[[ Source material open ]]
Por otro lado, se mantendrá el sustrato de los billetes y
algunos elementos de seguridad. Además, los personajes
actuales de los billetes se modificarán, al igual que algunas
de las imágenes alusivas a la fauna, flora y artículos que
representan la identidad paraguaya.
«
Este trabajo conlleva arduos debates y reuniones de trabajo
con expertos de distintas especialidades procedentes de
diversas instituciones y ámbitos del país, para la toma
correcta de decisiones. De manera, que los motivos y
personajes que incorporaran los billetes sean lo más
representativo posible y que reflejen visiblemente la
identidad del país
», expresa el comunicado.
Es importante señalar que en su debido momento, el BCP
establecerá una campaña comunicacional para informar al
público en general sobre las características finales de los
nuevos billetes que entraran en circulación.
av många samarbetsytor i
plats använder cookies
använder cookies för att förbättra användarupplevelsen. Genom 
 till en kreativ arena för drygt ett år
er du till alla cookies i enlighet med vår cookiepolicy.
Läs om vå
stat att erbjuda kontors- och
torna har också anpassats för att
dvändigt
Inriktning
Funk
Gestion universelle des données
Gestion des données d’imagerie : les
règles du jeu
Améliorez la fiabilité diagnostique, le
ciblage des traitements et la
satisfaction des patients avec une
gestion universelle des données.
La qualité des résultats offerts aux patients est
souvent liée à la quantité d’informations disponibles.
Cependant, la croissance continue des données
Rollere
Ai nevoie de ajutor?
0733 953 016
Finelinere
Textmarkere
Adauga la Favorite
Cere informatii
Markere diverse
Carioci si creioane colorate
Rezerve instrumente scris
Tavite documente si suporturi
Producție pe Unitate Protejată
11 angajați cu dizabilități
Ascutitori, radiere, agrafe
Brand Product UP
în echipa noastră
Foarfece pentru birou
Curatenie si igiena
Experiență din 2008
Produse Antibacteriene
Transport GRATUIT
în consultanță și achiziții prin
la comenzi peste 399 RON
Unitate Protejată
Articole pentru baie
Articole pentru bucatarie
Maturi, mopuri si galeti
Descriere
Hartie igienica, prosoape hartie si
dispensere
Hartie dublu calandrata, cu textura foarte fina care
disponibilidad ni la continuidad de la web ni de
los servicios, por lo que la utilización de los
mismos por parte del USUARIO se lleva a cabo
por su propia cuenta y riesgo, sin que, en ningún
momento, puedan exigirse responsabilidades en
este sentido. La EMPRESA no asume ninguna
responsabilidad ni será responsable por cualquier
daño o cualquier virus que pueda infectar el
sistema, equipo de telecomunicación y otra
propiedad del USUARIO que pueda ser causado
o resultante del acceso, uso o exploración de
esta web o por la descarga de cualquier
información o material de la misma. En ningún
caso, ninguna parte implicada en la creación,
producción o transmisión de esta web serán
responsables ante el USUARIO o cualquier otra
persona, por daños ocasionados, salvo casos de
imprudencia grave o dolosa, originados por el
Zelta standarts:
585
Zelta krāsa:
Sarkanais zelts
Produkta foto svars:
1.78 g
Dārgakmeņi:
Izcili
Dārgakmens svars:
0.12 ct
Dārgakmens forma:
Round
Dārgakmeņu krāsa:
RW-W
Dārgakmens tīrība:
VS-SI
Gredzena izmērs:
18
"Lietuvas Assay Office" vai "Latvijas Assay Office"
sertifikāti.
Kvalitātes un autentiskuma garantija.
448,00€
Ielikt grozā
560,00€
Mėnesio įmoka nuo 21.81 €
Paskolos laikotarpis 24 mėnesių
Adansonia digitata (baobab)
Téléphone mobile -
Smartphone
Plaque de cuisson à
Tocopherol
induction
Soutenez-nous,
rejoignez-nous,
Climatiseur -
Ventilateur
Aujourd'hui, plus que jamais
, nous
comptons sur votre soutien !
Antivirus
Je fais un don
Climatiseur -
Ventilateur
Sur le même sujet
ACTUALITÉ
[[ Source material closed ]]
[[ Source material open ]]
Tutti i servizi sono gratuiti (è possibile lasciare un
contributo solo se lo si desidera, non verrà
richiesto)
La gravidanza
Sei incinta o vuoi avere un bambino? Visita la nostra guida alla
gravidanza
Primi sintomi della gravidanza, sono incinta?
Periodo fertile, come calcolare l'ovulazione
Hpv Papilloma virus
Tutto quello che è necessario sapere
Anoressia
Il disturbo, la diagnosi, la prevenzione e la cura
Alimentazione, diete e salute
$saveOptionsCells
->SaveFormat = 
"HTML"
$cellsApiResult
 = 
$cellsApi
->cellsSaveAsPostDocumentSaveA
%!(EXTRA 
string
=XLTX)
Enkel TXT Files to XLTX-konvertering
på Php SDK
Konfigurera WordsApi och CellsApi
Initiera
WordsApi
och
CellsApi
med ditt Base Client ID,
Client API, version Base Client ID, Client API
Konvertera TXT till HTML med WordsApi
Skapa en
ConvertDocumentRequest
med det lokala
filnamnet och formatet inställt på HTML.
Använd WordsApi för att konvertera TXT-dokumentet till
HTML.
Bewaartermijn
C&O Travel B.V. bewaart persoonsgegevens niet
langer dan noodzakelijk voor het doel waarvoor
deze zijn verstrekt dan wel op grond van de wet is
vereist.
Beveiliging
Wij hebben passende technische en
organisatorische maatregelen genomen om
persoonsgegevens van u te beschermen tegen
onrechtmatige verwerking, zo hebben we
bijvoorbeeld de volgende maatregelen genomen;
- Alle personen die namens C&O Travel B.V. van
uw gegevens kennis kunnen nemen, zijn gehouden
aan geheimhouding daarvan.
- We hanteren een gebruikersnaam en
[[ Source material closed ]]
> [Aim of the task]:
Go through the listing above and write out exactly the lines starting with the one holding "souvent liée à" and running through the one holding "Tavite documente si suporturi", ends included, and no others.

> [Reply]:
souvent liée à la quantité d’informations disponibles.
Cependant, la croissance continue des données
Rollere
Ai nevoie de ajutor?
0733 953 016
Finelinere
Textmarkere
Adauga la Favorite
Cere informatii
Markere diverse
Carioci si creioane colorate
Rezerve instrumente scris
Tavite documente si suporturi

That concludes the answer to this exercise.